— Description of the task —
Of the material below, only the lines from the line containing "left knee: (993, 975)" down to the line containing "left front paw: (1376, 967)" belong in the answer, written out exactly.

— Data extract —
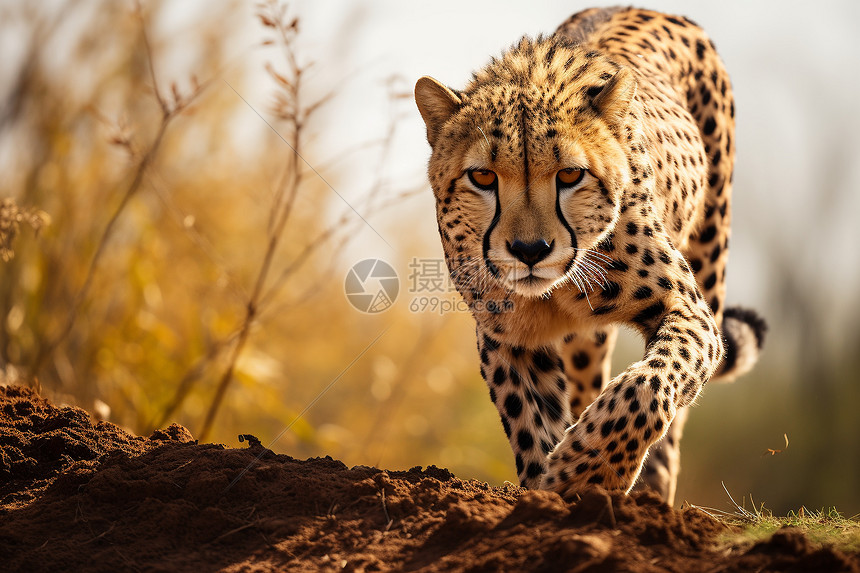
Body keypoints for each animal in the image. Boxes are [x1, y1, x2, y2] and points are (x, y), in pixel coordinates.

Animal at [414, 6, 764, 502]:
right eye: (482, 177)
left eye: (570, 175)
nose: (529, 250)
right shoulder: (508, 336)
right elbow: (530, 419)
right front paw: (547, 492)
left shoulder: (687, 308)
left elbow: (650, 384)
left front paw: (588, 472)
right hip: (587, 342)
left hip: (712, 253)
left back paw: (653, 497)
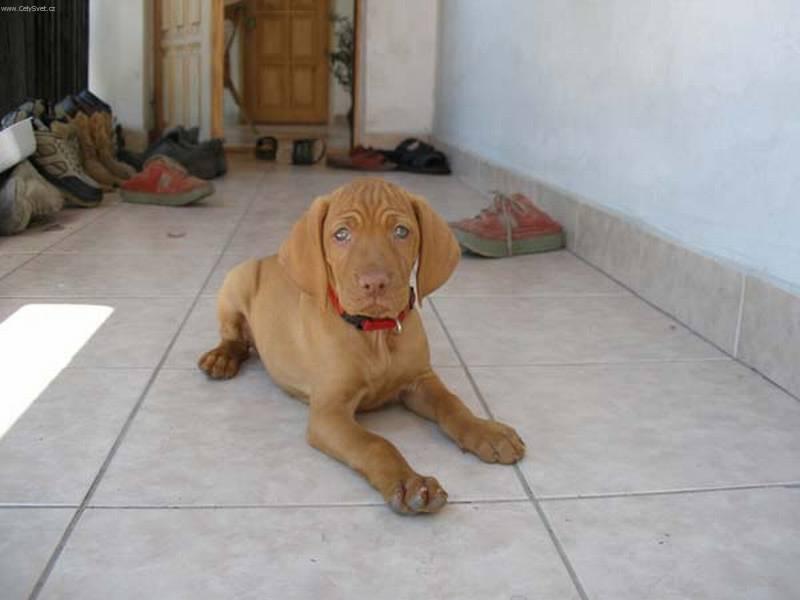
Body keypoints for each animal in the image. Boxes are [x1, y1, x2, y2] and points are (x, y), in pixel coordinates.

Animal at [198, 178, 524, 516]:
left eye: (401, 231)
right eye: (341, 234)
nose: (375, 283)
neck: (375, 333)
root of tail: (268, 257)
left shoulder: (420, 380)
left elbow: (452, 404)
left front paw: (486, 431)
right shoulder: (329, 412)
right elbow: (375, 443)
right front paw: (409, 483)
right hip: (238, 278)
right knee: (235, 337)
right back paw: (222, 357)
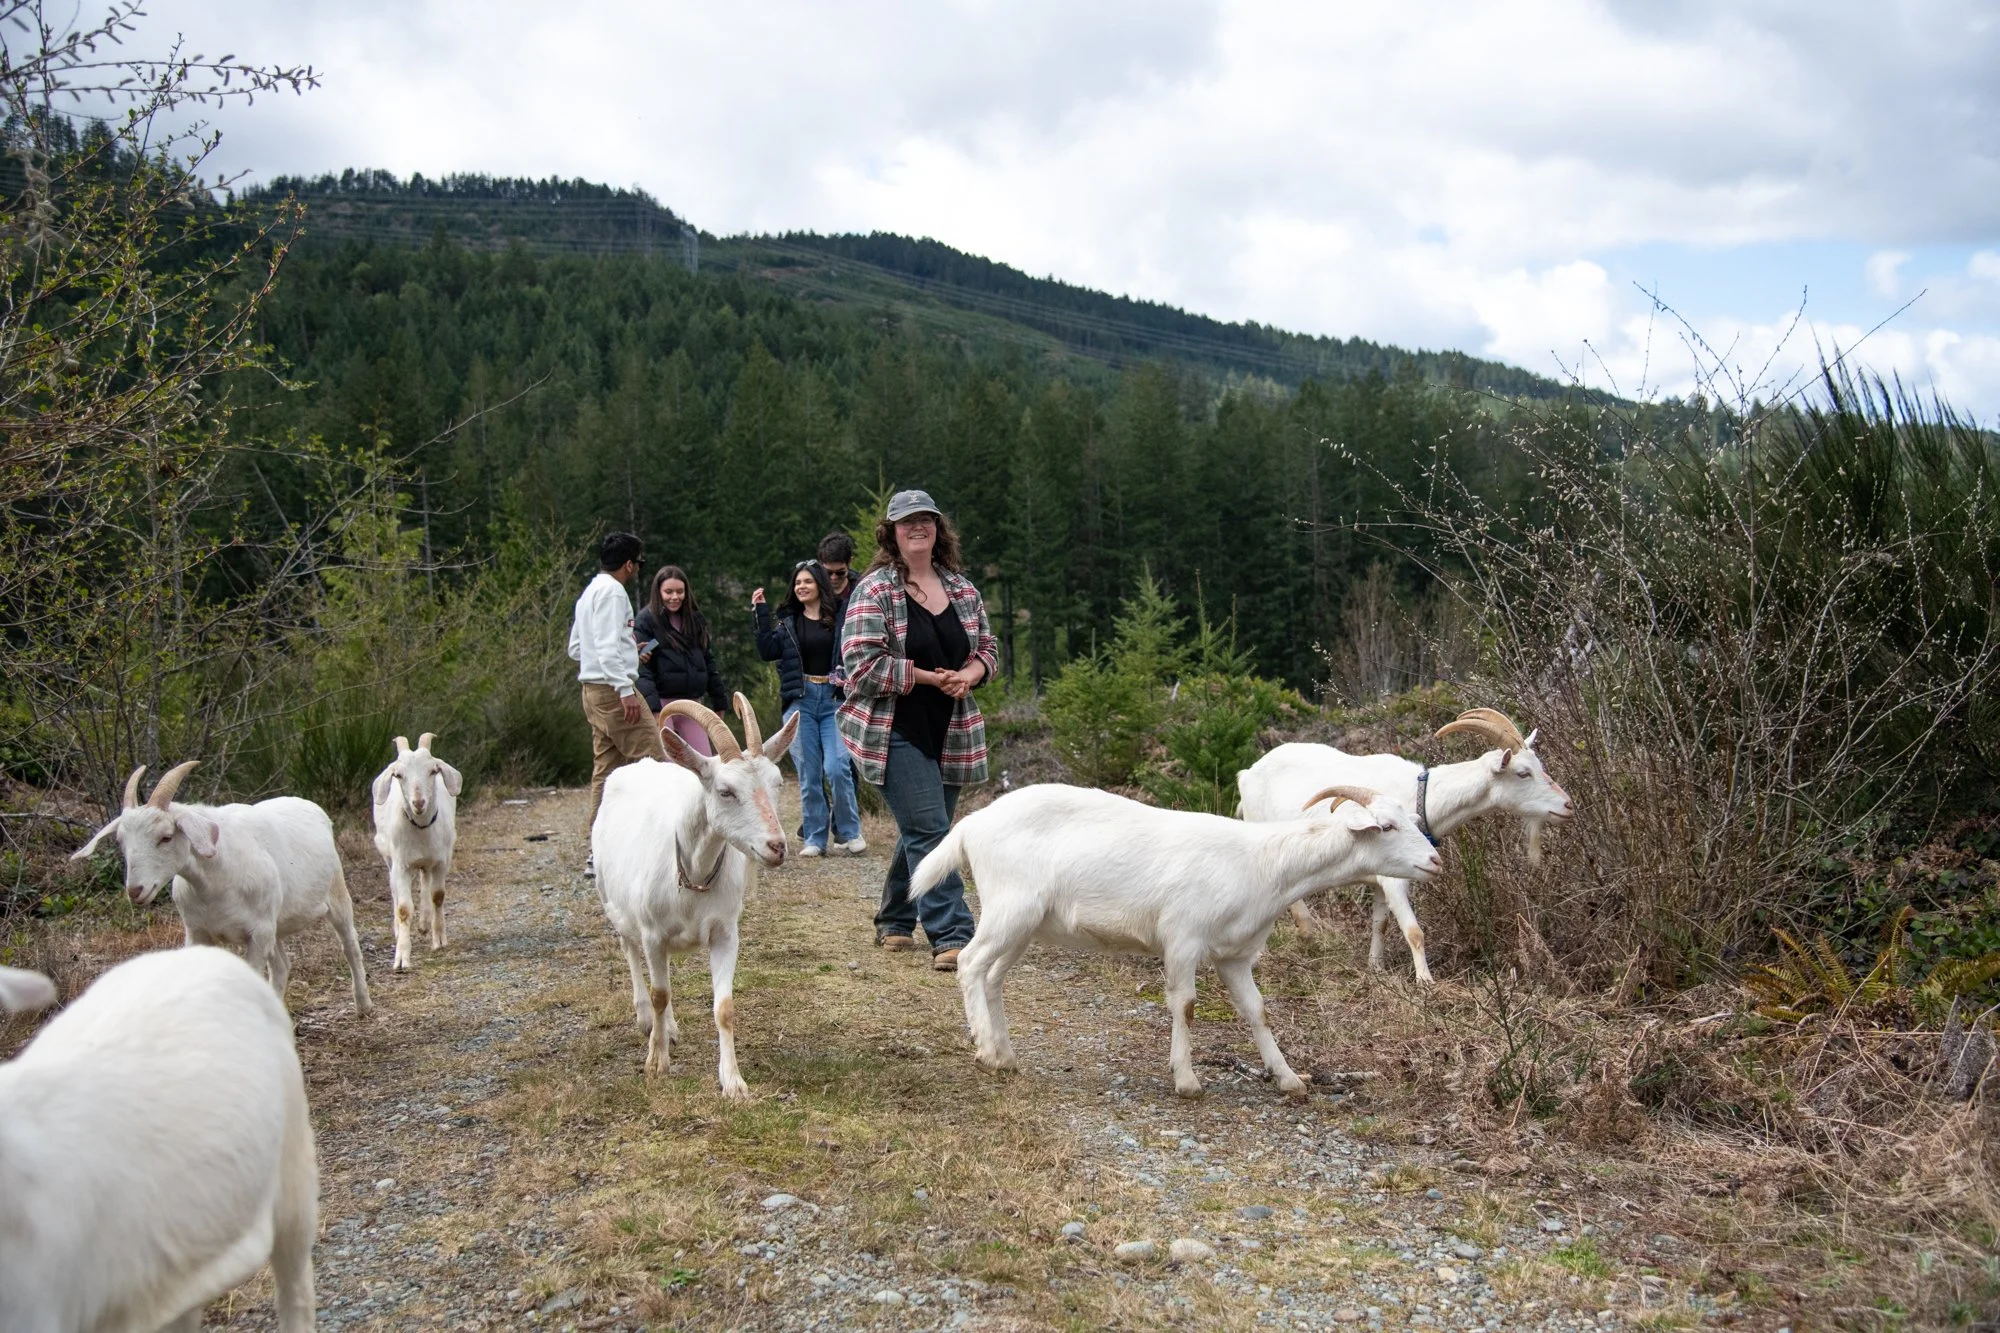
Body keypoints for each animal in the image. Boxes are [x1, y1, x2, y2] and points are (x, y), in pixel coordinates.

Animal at [71, 762, 374, 1016]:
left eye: (166, 837)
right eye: (121, 841)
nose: (136, 890)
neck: (215, 882)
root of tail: (309, 804)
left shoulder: (257, 935)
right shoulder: (198, 932)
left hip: (336, 895)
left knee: (350, 945)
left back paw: (363, 1005)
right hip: (274, 923)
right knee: (281, 967)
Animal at [371, 732, 463, 971]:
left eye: (433, 771)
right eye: (398, 775)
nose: (419, 802)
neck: (421, 827)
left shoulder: (442, 860)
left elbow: (437, 896)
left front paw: (439, 939)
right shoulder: (401, 865)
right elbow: (404, 908)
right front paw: (402, 958)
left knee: (425, 880)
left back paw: (424, 923)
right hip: (388, 856)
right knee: (394, 888)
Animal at [592, 693, 799, 1098]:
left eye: (778, 782)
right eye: (725, 791)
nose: (777, 847)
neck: (694, 874)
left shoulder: (725, 933)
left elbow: (724, 1008)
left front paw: (733, 1082)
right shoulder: (653, 934)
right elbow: (660, 994)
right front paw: (656, 1063)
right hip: (613, 901)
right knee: (631, 954)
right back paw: (649, 1020)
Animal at [909, 783, 1442, 1097]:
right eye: (1386, 826)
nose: (1435, 862)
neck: (1264, 863)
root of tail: (972, 824)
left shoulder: (1236, 954)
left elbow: (1258, 1011)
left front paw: (1288, 1077)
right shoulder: (1184, 939)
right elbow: (1184, 1004)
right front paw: (1186, 1079)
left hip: (1025, 923)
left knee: (993, 975)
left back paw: (1005, 1055)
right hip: (1009, 906)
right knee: (971, 963)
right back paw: (985, 1048)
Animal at [1237, 708, 1574, 982]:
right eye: (1523, 773)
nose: (1568, 805)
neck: (1421, 795)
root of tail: (1247, 773)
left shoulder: (1383, 875)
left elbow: (1381, 924)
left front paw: (1376, 967)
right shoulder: (1395, 878)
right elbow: (1414, 931)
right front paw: (1425, 981)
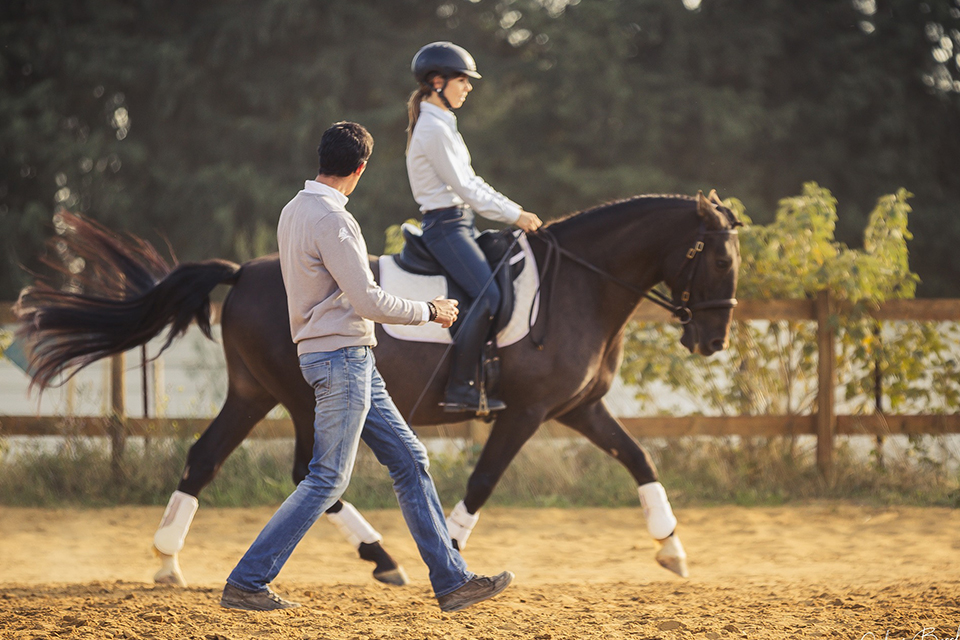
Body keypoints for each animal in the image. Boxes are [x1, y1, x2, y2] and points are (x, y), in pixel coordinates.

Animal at [16, 190, 744, 584]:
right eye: (717, 257)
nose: (712, 341)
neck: (580, 285)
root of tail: (244, 272)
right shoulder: (529, 411)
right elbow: (484, 480)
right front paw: (451, 553)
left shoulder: (580, 406)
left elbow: (638, 457)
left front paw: (673, 549)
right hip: (305, 398)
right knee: (306, 473)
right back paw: (383, 556)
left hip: (254, 393)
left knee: (206, 458)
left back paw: (169, 561)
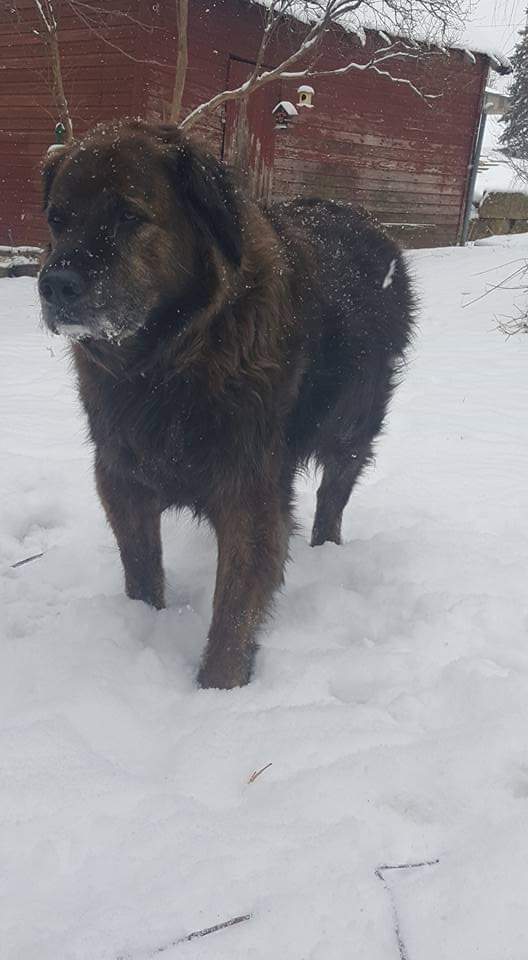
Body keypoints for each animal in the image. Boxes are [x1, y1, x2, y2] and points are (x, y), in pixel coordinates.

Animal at [39, 120, 414, 689]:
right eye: (58, 220)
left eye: (128, 216)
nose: (54, 285)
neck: (168, 364)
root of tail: (364, 219)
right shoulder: (122, 478)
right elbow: (142, 572)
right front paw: (144, 624)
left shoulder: (248, 493)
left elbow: (233, 613)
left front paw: (218, 694)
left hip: (352, 427)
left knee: (333, 496)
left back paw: (326, 549)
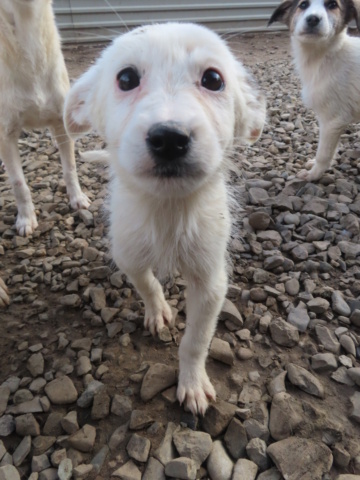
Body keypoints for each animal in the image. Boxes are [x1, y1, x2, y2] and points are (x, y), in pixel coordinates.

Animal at [0, 0, 89, 236]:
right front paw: (25, 218)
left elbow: (70, 169)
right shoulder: (6, 134)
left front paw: (77, 198)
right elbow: (18, 184)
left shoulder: (60, 120)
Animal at [63, 22, 264, 414]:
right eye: (126, 78)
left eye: (213, 79)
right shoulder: (127, 252)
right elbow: (146, 283)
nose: (169, 138)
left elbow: (196, 340)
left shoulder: (211, 280)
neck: (167, 210)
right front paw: (157, 312)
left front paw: (193, 384)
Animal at [268, 0, 360, 181]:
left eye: (332, 5)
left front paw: (314, 175)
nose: (313, 19)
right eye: (303, 5)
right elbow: (332, 149)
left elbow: (323, 153)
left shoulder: (333, 120)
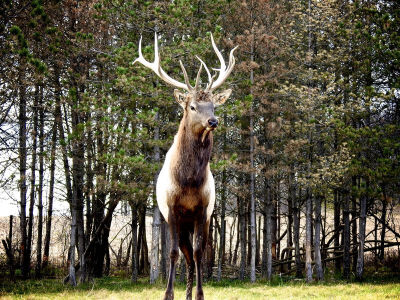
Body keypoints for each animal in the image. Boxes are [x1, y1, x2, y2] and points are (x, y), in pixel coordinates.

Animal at [133, 33, 236, 300]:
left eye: (213, 105)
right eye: (192, 106)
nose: (213, 120)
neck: (189, 181)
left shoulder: (203, 211)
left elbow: (200, 254)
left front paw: (199, 294)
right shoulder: (171, 211)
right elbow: (171, 254)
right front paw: (168, 294)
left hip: (200, 223)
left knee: (192, 257)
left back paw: (189, 294)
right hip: (180, 225)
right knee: (184, 255)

— Your solution —
left knee: (993, 975)
left back paw: (1005, 1055)
right hip: (1009, 906)
right knee: (971, 963)
right back paw: (985, 1048)
Animal at [1237, 708, 1574, 982]:
right eye: (1523, 773)
nose: (1568, 805)
neck: (1421, 795)
root of tail: (1247, 773)
left shoulder: (1383, 875)
left elbow: (1381, 924)
left front paw: (1376, 967)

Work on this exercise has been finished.